If you want to restore the local disks for an instance, you can redeploy the instance. However, when the instance is redeployed, data stored on the local disks is lost. For more information, see Redeploy an instance to which local disks are attached.
Procedure to handle a SystemMaintenance.StopAndRepair system event:
1. You receive a system event indicating that an instance equipped with local disks needs to be repaired in-place.
2. Use one of the following methods to handle the event:
  - Within the user operation window, stop the instance and authorize an in-place repair to be performed.
  - Wait for the system to stop the instance and repair host hardware.
3. Alibaba Cloud repairs host hardware and sends a repair completion event when the hardware is repaired.
4. Check whether the instance and applications continue to work as expected.
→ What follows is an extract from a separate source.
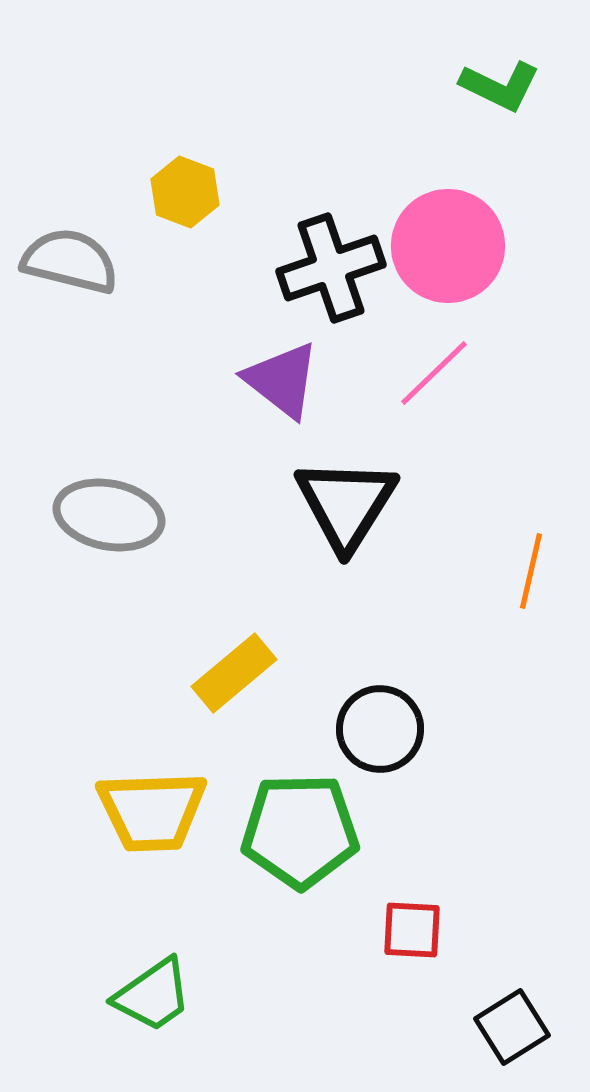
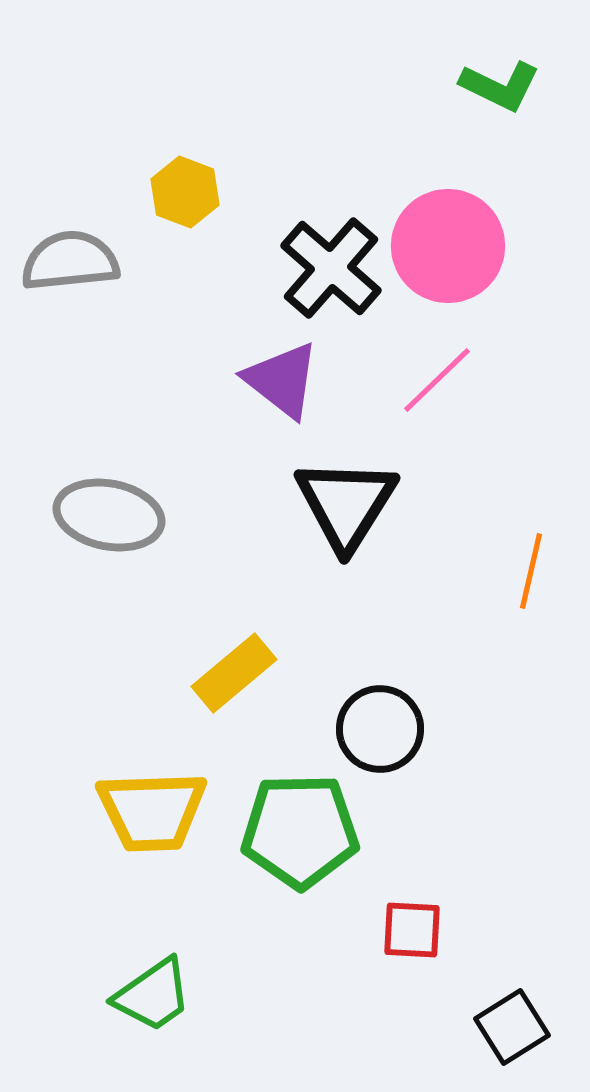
gray semicircle: rotated 20 degrees counterclockwise
black cross: rotated 30 degrees counterclockwise
pink line: moved 3 px right, 7 px down
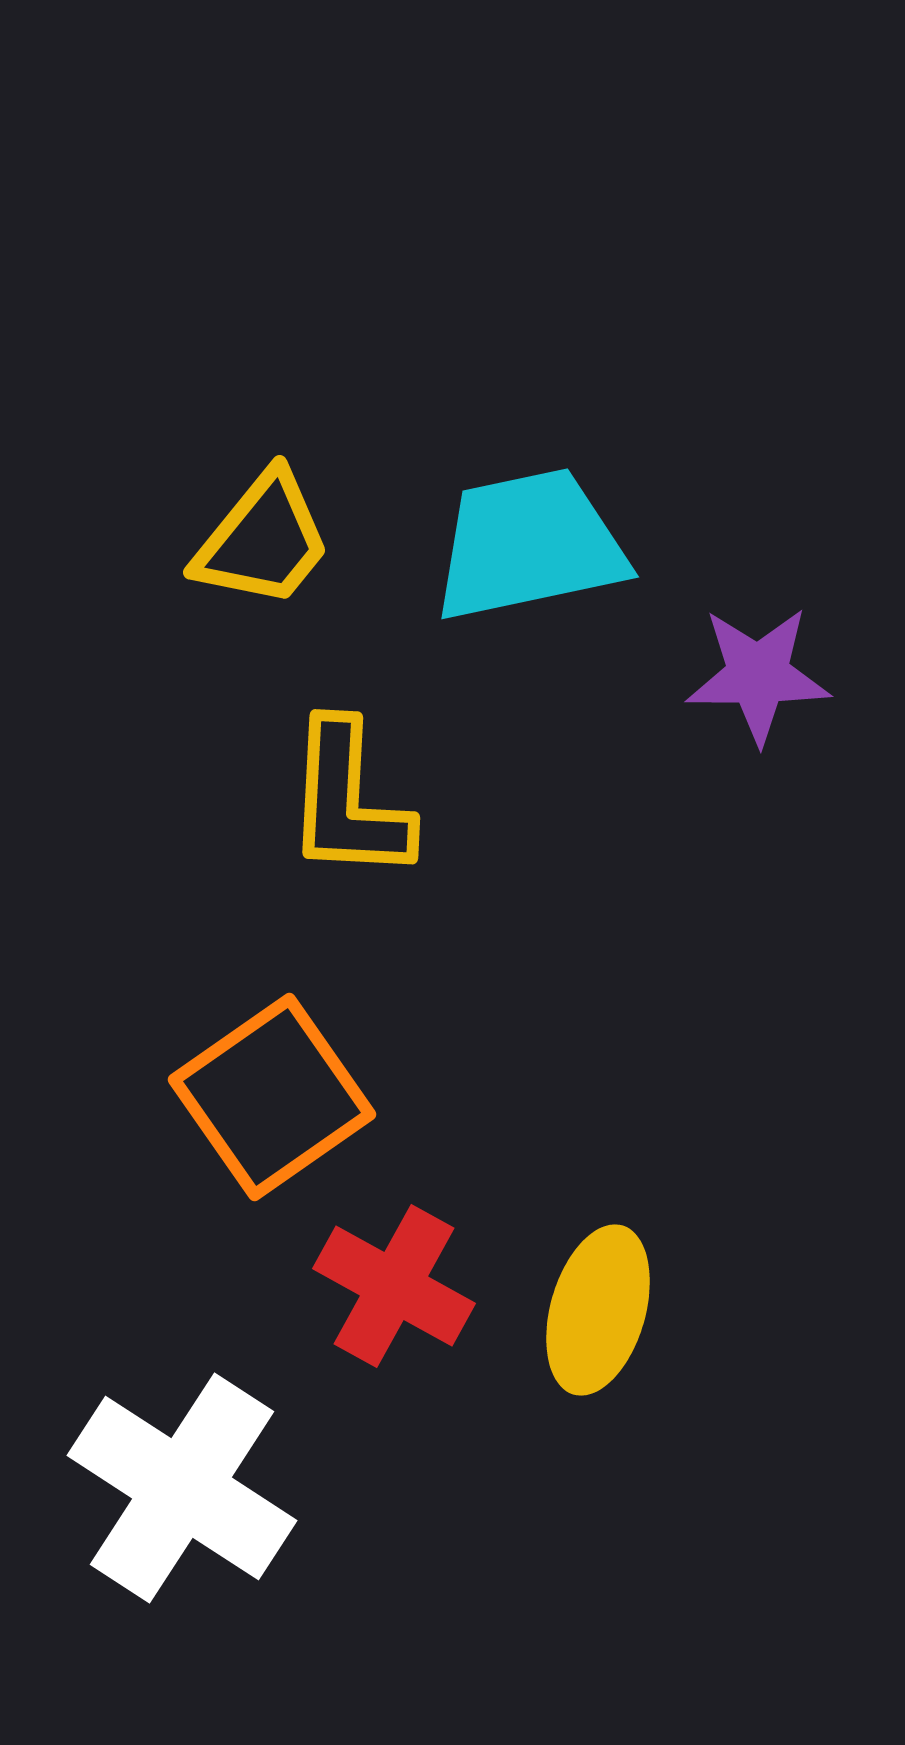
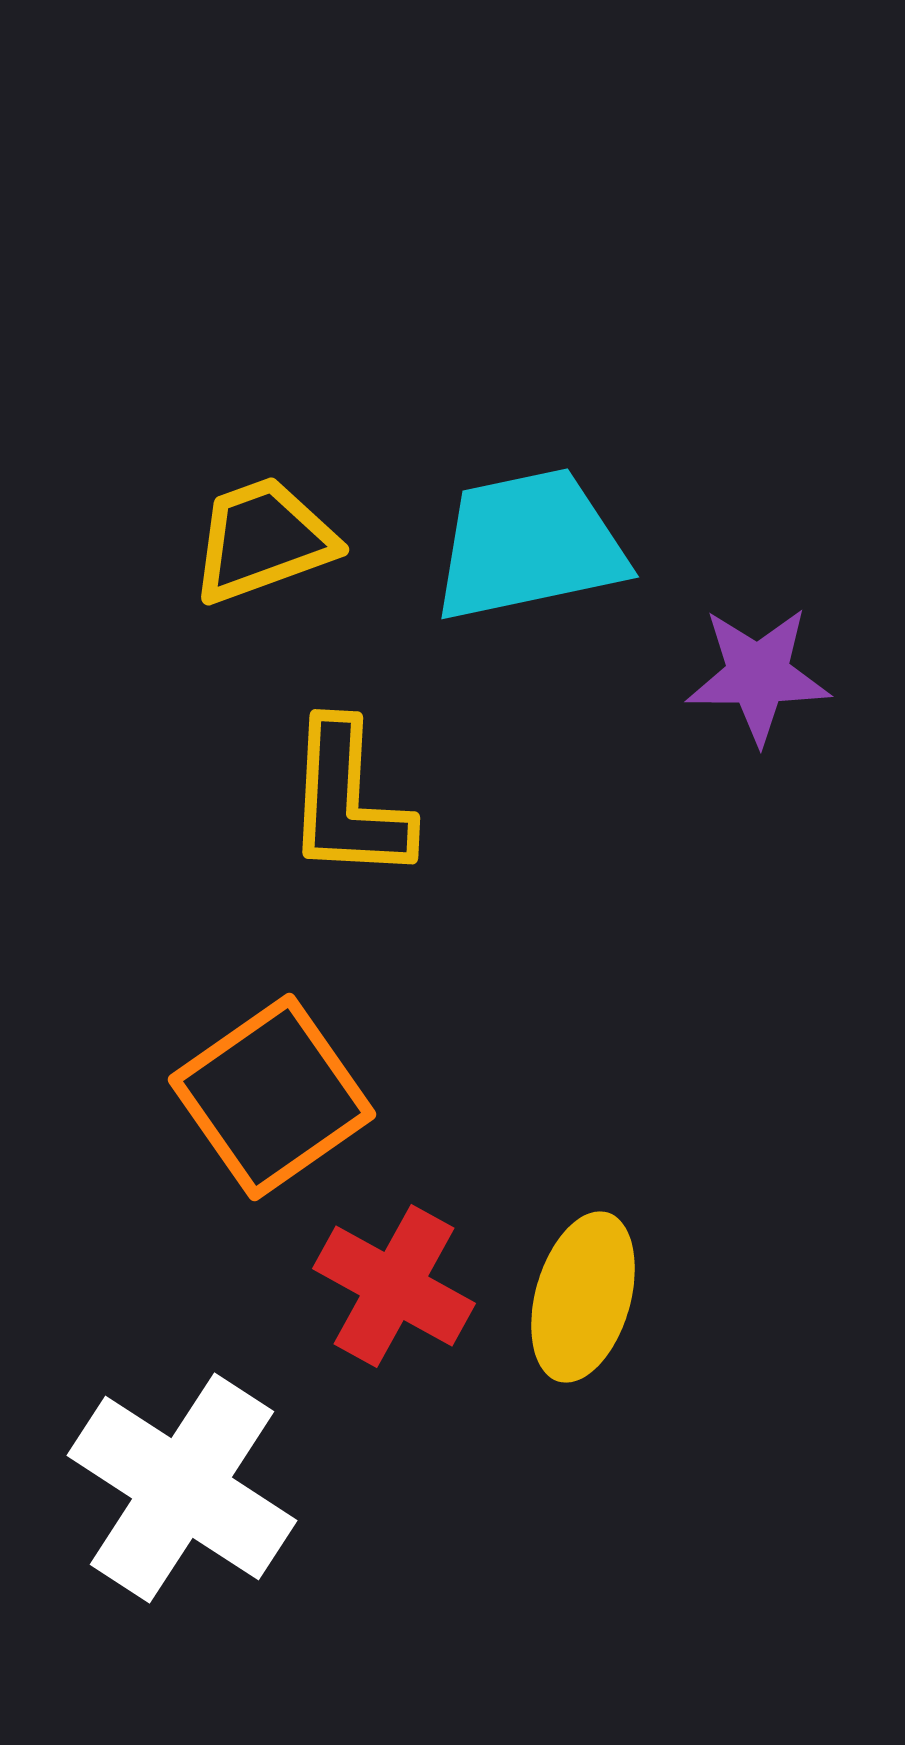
yellow trapezoid: rotated 149 degrees counterclockwise
yellow ellipse: moved 15 px left, 13 px up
If yes, synchronize data based on your business requirements.

For information about the event states supported by SystemMaintenance.StopAndRepair, see System event summary. For the figure that shows the typical transitions between event states, see the States and windows of system events section of the "Overview" topic.

References

You can call the AcceptInquiredSystemEvent operation to accept the default operation for a system event and authorize the system to perform the operation.